Ce qu’on néglige d’observer est la raison sous-jacente de « l’illégalité » croissante de l’industrie forestière africaine : cette industrie est une partie intégrante et essentielle des systèmes politiques corrompus de type patron-client, et ce aux niveaux d’autorité les plus élevés. Pour certains leaders et hauts fonctionnaires africains, les concessions forestières sont le moyen de transformer la propriété publique en richesse privée, de récompenser les copains politiques et d’acheter les ennemis, de pacifier les rebelles et les militaires, de financer les campagnes « électorales », de réprimer l’agitation civile ou de la provoquer, d’obtenir de l’argent des donateurs et ainsi de suite.
Dans certains pays, les niveaux les plus hauts du gouvernement y sont impliqués. Au Cameroun, par exemple, de nombreux rapports de l’observateur officiel du secteur forestier – Global Witness – ont montré que la famille du président Biya était impliquée dans des opérations forestières illégales ; pourtant, la communauté internationale n’a pris aucune action significative contre les coupables. Au Gabon, on a découvert il y a n’y a pas longtemps que, non seulement le président Bongo, sa famille, et chaque ministre important du gouvernement avaient des concessions forestières, mais tous avaient omis de payer les impôts prescrits et opéraient donc dans l’illégalité.

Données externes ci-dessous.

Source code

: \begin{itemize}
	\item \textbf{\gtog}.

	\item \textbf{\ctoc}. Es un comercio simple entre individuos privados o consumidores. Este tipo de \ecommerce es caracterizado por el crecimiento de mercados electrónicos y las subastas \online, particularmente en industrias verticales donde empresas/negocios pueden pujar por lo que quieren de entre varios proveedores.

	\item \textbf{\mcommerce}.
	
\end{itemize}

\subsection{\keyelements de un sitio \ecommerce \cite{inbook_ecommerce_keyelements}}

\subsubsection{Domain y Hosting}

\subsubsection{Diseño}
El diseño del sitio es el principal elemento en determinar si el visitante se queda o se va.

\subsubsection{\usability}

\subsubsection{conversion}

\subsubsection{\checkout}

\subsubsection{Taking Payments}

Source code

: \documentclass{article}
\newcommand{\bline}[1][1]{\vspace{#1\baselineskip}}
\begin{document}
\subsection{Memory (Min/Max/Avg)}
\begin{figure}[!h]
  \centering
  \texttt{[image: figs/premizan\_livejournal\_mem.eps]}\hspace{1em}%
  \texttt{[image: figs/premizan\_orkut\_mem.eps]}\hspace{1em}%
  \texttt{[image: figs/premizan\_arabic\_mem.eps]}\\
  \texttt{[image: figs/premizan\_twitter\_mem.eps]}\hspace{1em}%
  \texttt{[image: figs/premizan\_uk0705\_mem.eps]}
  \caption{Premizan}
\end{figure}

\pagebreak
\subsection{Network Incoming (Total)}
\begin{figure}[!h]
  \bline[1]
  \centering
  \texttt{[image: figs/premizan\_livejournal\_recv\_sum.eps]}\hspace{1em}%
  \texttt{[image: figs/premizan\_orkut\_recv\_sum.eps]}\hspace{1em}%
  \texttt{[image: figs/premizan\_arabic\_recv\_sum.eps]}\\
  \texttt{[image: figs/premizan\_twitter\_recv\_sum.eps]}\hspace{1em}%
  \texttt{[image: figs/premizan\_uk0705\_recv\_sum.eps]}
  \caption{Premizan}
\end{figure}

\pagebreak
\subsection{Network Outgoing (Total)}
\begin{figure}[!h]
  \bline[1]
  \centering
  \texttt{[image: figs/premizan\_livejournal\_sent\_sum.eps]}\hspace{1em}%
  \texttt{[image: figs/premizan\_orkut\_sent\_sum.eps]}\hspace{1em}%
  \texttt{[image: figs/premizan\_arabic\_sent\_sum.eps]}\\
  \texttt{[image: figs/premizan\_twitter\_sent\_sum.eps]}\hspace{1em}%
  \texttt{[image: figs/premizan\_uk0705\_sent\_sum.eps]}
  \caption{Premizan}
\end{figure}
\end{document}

Les problèmes de ce genre ne peuvent pas être résolus par les « accords volontaires de partenariat » du FLEGT ni par aucun autre « dispositif technique ». Ils ne peuvent être résolus que par une action politique ferme au niveau le plus haut, et par la volonté de confronter des élites politiques qui sont parmi les mieux établies d’Afrique. Malheureusement, en ce moment tous les régimes du bassin du Congo sont les « chouchous » de l’Europe et, quoique pour des raisons géopolitiques différentes, des États-Unis également ; il est donc peu probable que les présidents Biya ou Bongo, leurs pareils ou leurs successeurs dynastiques soient mis en question.
Dans ce contexte, le « processus AFLEG » pourrait être perçu comme une tentative cynique de « faire semblant », alors que ses défenseurs savent très bien qu’il ne va rien donner, ou très peu. Pire encore, en contribuant à légitimer les grandes entreprises forestières, il pourrait éliminer la possibilité d’adopter des moyens différents, moins destructeurs et plus favorables à l’environnement, de gérer les forêts d’Afrique. Au lieu d’aider les entreprises forestières hors-la-loi à commercialiser leur bois, la communauté internationale devrait se mettre à chercher comment gérer ces forêts de manière à bénéficier directement les gens qui vivent à l’intérieur et autour d’elles et qui en dépendent pour leur subsistance.